她微微怔然,那眼神复杂至极,她看不懂。
想要去深究,老皇帝已经挪开视线。
“都给朕瞧瞧你们的本事,穿云弓今日能否易主,就看你们有没有那个能耐了。诸卿,莫负朕望。”
萧厉和屈骄珑对视一眼,屈骄珑明显看到萧厉眼中的势在必得。
两人同时行礼,“臣,定全力以赴。”
*
腊月二十九的皇宫灯火如昼,太和殿前早已搭起三丈见方的射台。
朱漆栏杆上缠着红绸,两侧雁翅般排开二十四面牛皮战鼓,一众羽林卫在台下森然肃立。
屈骄珑站在贵女队列最前方,指尖无意识地摩挲着腰间玉带——那里本该悬着朔月弓。
“先生紧张了?”昭阳不知何时凑过来,嘴里还嚼着蜜饯,“您看那边。”
屈骄珑抬眼顺着她示意的方向看去。
萧厉正带着新兵们演练阵型,那些少年郎君个个挺直腰背,箭囊里新制的羽箭在宫灯下泛着冷光。
屈骄珑收回目光,似笑非笑地瞧她,“我紧张什么,我又不比。倒是你,今日想要夺魁,怕是要费大功夫。”
昭阳小小年纪倒也不露怯,“先生瞧好吧,安心等着喝拜师茶。”
鼓声骤响。
太子携皇室宗亲登上观礼台,明黄龙纹常服在雪夜里格外醒目。他目光扫过屈骄珑,却对着萧厉开口:“听说萧统领这半月亲自盯着新兵操练?”
“回殿下,每日寅时起戌时歇。”萧厉抱拳时,腕甲与护臂相撞铮然作响,“既然是比试,臣等定当竭尽全力,才是对贵女们最大的尊重。”

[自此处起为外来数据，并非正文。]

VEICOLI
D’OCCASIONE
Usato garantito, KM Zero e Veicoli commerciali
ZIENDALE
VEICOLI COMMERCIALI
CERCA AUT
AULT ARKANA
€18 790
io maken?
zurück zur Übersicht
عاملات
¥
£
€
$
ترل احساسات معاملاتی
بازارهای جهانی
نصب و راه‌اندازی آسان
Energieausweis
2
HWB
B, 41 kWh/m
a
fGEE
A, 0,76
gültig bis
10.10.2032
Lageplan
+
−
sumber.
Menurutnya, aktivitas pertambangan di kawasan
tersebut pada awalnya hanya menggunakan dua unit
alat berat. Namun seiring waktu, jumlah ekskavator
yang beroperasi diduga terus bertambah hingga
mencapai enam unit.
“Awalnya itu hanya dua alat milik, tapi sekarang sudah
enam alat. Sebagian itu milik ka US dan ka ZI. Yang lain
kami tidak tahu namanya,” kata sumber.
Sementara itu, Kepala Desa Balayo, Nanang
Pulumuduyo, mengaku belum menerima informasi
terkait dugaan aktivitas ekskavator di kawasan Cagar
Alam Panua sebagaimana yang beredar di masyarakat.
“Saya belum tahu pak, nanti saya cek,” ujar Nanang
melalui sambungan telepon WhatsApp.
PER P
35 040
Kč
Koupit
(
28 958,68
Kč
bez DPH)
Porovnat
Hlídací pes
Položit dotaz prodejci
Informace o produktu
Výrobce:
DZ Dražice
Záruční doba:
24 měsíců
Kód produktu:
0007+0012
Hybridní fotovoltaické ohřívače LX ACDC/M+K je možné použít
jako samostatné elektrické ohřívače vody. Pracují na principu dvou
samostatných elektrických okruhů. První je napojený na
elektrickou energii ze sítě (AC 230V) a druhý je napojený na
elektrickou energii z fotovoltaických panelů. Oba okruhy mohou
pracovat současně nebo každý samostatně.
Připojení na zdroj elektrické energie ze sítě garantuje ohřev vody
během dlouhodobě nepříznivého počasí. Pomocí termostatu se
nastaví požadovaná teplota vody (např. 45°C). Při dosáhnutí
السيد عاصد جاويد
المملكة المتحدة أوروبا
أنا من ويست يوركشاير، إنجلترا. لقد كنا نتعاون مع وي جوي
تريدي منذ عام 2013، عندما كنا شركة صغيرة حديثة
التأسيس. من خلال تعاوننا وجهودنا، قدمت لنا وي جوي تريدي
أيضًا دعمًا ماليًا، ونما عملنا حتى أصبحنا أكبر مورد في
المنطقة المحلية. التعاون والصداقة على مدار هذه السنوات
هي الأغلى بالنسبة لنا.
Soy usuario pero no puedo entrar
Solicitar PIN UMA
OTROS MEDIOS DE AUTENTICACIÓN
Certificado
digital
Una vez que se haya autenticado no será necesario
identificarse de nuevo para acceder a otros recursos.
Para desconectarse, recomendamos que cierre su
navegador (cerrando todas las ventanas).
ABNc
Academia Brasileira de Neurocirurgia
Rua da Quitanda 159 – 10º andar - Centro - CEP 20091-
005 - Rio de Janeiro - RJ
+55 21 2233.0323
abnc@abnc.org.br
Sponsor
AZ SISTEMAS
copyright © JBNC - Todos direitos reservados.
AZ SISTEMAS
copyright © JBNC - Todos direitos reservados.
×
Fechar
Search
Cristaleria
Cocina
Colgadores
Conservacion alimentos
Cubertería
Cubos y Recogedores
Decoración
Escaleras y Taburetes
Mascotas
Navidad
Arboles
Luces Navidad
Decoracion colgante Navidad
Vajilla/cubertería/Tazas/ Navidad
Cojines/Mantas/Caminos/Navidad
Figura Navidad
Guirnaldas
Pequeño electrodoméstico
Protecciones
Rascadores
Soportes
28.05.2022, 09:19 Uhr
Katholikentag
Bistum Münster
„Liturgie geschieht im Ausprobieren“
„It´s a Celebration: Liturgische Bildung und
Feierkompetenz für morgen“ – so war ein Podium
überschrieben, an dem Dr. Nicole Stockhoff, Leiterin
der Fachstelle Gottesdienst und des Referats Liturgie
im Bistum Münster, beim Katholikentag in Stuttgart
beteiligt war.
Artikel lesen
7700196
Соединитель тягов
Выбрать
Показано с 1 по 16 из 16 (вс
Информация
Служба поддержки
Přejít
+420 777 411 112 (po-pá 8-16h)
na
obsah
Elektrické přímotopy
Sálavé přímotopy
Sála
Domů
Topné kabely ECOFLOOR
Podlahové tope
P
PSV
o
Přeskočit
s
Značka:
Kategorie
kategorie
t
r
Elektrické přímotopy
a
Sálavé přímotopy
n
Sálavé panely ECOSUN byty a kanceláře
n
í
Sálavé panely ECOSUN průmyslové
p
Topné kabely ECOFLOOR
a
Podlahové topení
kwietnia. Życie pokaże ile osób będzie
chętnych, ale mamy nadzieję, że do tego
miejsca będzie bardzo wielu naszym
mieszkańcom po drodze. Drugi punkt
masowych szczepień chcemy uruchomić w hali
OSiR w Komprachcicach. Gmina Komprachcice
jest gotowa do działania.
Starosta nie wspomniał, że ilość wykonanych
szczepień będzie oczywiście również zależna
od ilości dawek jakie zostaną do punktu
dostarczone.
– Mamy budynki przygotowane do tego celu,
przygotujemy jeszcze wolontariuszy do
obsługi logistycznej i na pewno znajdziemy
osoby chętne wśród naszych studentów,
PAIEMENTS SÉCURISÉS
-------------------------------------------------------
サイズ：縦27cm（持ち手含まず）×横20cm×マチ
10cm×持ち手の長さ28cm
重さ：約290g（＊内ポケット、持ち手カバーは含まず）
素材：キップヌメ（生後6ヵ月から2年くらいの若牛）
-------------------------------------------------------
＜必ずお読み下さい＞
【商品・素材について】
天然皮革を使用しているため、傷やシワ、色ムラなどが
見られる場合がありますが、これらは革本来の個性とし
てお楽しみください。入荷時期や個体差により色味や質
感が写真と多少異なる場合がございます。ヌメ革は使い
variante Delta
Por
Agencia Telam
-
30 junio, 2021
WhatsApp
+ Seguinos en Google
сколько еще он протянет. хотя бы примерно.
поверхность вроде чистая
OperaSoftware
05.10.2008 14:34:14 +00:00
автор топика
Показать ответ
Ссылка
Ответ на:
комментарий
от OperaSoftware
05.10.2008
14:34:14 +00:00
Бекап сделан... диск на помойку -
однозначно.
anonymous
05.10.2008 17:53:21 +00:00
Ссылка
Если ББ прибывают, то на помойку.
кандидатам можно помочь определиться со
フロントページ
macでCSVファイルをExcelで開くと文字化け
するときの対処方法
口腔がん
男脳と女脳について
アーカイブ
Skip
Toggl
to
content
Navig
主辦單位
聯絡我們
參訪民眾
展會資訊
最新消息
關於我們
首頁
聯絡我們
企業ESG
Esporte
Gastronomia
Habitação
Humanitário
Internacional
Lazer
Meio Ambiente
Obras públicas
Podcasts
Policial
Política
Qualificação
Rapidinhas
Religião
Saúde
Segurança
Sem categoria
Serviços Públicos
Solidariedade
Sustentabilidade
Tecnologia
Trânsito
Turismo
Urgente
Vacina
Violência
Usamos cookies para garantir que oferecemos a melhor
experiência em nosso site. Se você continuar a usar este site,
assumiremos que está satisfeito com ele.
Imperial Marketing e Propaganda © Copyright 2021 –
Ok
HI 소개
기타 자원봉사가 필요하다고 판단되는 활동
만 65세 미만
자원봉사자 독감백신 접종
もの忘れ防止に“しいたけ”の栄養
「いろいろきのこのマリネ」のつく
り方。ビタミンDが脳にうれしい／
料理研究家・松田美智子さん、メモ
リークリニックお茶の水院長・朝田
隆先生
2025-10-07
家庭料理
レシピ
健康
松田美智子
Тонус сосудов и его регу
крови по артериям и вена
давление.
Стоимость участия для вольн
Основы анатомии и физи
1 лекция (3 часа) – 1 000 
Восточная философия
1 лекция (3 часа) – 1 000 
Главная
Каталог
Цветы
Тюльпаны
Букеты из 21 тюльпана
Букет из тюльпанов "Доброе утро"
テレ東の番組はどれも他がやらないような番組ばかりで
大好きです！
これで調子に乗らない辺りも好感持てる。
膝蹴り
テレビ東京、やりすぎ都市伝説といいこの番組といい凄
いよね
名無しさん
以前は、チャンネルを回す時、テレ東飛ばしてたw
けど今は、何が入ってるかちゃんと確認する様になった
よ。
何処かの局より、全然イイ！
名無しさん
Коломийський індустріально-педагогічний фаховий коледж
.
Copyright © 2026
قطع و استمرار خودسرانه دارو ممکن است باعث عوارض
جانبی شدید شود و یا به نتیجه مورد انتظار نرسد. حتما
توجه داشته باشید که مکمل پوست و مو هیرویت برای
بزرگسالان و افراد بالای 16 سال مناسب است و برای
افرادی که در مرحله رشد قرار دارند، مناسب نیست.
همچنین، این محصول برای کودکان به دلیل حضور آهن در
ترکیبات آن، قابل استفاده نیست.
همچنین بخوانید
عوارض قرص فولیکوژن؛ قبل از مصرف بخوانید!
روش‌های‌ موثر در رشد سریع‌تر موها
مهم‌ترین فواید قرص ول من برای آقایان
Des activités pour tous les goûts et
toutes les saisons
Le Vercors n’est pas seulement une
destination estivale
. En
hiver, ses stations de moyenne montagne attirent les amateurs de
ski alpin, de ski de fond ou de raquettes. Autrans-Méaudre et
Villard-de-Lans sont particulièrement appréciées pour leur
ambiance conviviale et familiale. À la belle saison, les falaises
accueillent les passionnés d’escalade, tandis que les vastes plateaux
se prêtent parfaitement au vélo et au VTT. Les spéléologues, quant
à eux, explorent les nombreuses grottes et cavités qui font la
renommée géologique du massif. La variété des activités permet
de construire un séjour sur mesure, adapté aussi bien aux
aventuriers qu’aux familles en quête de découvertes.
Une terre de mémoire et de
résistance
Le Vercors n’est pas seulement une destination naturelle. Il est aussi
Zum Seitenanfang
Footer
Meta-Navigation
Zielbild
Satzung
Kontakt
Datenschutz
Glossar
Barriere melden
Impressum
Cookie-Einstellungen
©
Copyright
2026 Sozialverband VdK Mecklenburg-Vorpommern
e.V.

这话说得漂亮,生怕回头贵女们输不起,哭着要找他们麻烦,赶紧在一开始便把责任划清。
太子闻言朗声大笑,拍了拍萧厉的肩膀道:“好!萧统领果然痛快。今日不论胜负,这份气度便值得嘉赏。”
鼓声渐密,礼官高唱:“比试开始——”
贵女们与新兵各列一队,分立射台两侧。
昭阳站在最前,手中握着特制的轻弓,目光灼灼地盯着远处的箭靶。
萧厉则领着新兵们整齐划一地行礼,动作干净利落,引来观礼台上一片赞叹。
老皇帝在侍从搀扶下缓步登上高台,目光在众人身上逡巡,最后停留在屈骄珑身上片刻,又若无其事地移开。
“第一项,固定靶。”礼官高唱,“请双方各派……”
“且慢。”
屈骄珑突然出列。
金线绣制的麒麟在绛红色官服上鳞甲生辉,下摆开衩处露出玄色骑装,其上竟用银线绣就塞北苍狼,走动间栩栩如生。
满场私语声里,她向老皇帝深揖:“启禀陛下,既是岁宴助兴,不若玩些新鲜的?”
老皇帝挑眉:“哦?”
“固定靶太寻常,蒙眼射又失了观赏性。”她转身指向太和殿飞檐,“请陛下命人将二十盏宫灯悬于檐下,灯下各垂三尺红绸,绸上系金铃——射落金铃多者胜。”
观礼席哗然。
那飞檐距射台少说两百步,夜风又急,便是羽林卫神射手也未必敢应战。
萧厉脸色微变。
这些天他与屈骄珑虽然同在练武场,但为了保证比试的公平,双方都不得探听彼此的教习手段。
萧厉并不作他想,射术古往今来的比试来来回回就那么几种:
第一,固定靶,中靶心多者得胜。
第二,活靶,不过这个在狩猎的时候比较多,比谁猎得的猎物多。
而最要显得射术高超的,还得是蒙眼射,便是用黑巾蒙上双眼,固定靶没有声音,没有提示,射术一道又素来失之毫厘差之千里,所以此时比的就不是射中靶心多者得胜,而是中靶多者得胜。
若能有人在蒙眼的情况下还能次次中靶,便已足够赢得掌声无数。